Je crois vous avoir dit au début de la semaine que j'avais repéré un rongeur dans la cuisine. Je crois aussi m'être confessée de ne pas avoir du tout envie de le tuer. Et je crois, finalement, vous avoir avoué mes sombres desseins de faire en sorte que des sbires accomplissent la sale besogne en mon lieu et place.
Le Fils, à qui je me plaignais de ne pas avoir les qualités nécessaires pour devenir une meurtrière et à qui je m'enquérais de l'existence d'un piège écolo donc sans douleur, m'a tenu cette réponse laconique mais ô combien
suave : "Une trappe écologique? La solution serait un chat." Quand j'y réfléchis bien, c'est sans doute à cause de lui que j'ai songé à imputer le crime aux deux félines de la maison.
Tout ça pour vous dire que j'avais concocté un plan ingénieux pour vraiment faire accuser la
Reine-Marguerite et Mignonne de meurtre au premier degré. J'avais donc mis des petits morceaux de pain recouverts de beurre d'arachide devant le frigo en me disant que lorsque
Trotte-Menue (ou Béatrice selon l'Homme) déciderait d'aller manger... vlan! dans les dents. (Je ne suis pas certaine de l'onomatopée ici.
Est-ce que "couic" ne serait pas plus approprié dans le contexte?) Je m'interroge mais je continue.
Mon piège écolo ne donnait rien, sinon plein de miettes que l'Homme et moi piétinions allégrement depuis deux jours chaque fois que nous devions ouvrir la porte du frigo. Je commençais un peu à désespérer et je voyais comme l'ombre d'une vraie trappe se profiler à l'horizon... jusqu'à ce matin.
J'étais en train de faire le café. L'Homme dormait toujours du sommeil du juste. Tout d'un coup, j'entends un bruit sur le comptoir... comme un grattement ou un froissement. Je regarde parmi les trop nombreuses choses que je garde à portée de la main et je ne vois rien. Je me dis que je n'ai sans doute pas bien entendu et je continue à m'activer. "Frfrrshh, (avouez que cette fois je fais dans l'onomatopée professionnelle) frfrrshh," que j'entends une nouvelle fois et cela semble venir du récipient pour conserver l'ail. Je crie à l'Homme de se réveiller et de venir me retrouver dans la cuisine car
Trotte-Menue/Béatrice semble avoir
elle-même trouvé sa trappe écologique.
Le cerveau de l'Homme prend un certain temps à s'allumer le matin. C'est comme un écran d'ordi. D'abord c'est noir. Puis des lignes de codes se mettent à défiler. Enfin les programmes commencent à s'ouvrir. Je ne sais pas où il en était dans son démarrage mais j'ai eu droit à une observation fort blessante du
genre : "Ça fait longtemps que t'entends des bruits comme ça?" J'ai choisi d'ignorer ces propos livrés sans doute à cause d'un démarrage trop rapide et j'ai enjoint l'Homme de plutôt saisir les mitaines pour le four afin de boucher les trous du récipient pour pouvoir ensuite le transporter à l'extérieur de la maison. (Ça paraît que moi j'étais en mode fonctionnel!)

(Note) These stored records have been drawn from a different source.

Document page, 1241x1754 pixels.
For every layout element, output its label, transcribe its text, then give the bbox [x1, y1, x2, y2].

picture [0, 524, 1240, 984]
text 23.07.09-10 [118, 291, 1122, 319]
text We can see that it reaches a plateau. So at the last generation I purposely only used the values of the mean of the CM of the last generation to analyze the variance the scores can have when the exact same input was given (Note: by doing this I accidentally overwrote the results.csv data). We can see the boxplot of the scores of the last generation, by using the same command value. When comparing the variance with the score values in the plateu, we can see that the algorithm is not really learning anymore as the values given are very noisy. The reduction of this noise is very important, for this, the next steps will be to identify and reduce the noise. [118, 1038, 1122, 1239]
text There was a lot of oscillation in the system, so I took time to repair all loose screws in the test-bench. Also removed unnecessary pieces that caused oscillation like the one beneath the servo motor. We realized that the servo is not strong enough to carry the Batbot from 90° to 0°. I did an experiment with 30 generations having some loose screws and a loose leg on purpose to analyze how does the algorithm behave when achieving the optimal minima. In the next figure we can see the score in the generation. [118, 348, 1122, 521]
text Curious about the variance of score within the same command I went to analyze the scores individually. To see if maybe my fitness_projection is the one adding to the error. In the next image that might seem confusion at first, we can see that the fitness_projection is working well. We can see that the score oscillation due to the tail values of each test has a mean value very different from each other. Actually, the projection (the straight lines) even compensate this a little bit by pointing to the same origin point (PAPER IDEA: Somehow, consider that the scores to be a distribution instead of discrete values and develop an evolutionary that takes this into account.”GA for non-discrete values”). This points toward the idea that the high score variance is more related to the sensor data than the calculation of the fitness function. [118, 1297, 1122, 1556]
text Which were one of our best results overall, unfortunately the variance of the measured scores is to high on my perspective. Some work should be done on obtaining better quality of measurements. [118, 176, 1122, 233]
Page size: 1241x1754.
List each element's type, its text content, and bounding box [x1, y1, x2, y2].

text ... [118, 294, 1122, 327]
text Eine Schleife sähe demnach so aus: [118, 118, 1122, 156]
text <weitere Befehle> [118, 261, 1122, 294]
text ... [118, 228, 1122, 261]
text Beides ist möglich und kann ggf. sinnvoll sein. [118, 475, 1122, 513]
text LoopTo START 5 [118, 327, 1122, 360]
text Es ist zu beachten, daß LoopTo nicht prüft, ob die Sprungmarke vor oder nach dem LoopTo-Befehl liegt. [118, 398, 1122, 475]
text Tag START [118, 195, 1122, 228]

Bref, c'est ce que nous avons fait. Une fois sur la terrasse, nous avons déposé le récipient près de la pelouse et nous (lire l'Homme) avons ouvert le couvercle en penchant doucement le pot.
Trotte-Menue/Béatrice n'a pas demandé de billet de retour et elle a quitté prestement la trappe écolo pour se cacher derrière un pot de fleurs. Je me suis penchée pour mieux l'observer car je la trouvais mignonne. Minuscule, grise avec de grandes oreilles à l'intérieur rose, elle remuait frénétiquement ses moustaches. J'ai eu un choc
cependant : Trotte-Menue/Béatrice n'avait qu'un seul petit oeil noir. De l'autre côté de sa tête, il y avait une cicatrice.
Serait-ce que, malgré tout, les sbires aient tenté de réaliser leur contrat sans y parvenir pleinement? Je me demande bien quelle est l'espérance de vie d'une Trotte-Menue/Béatrice borgne? Plus longue à l'intérieur ou à l'extérieur de la maison?
N'empêche. J'aurais aimé mieux ne pas savoir. C'est tristounet, non?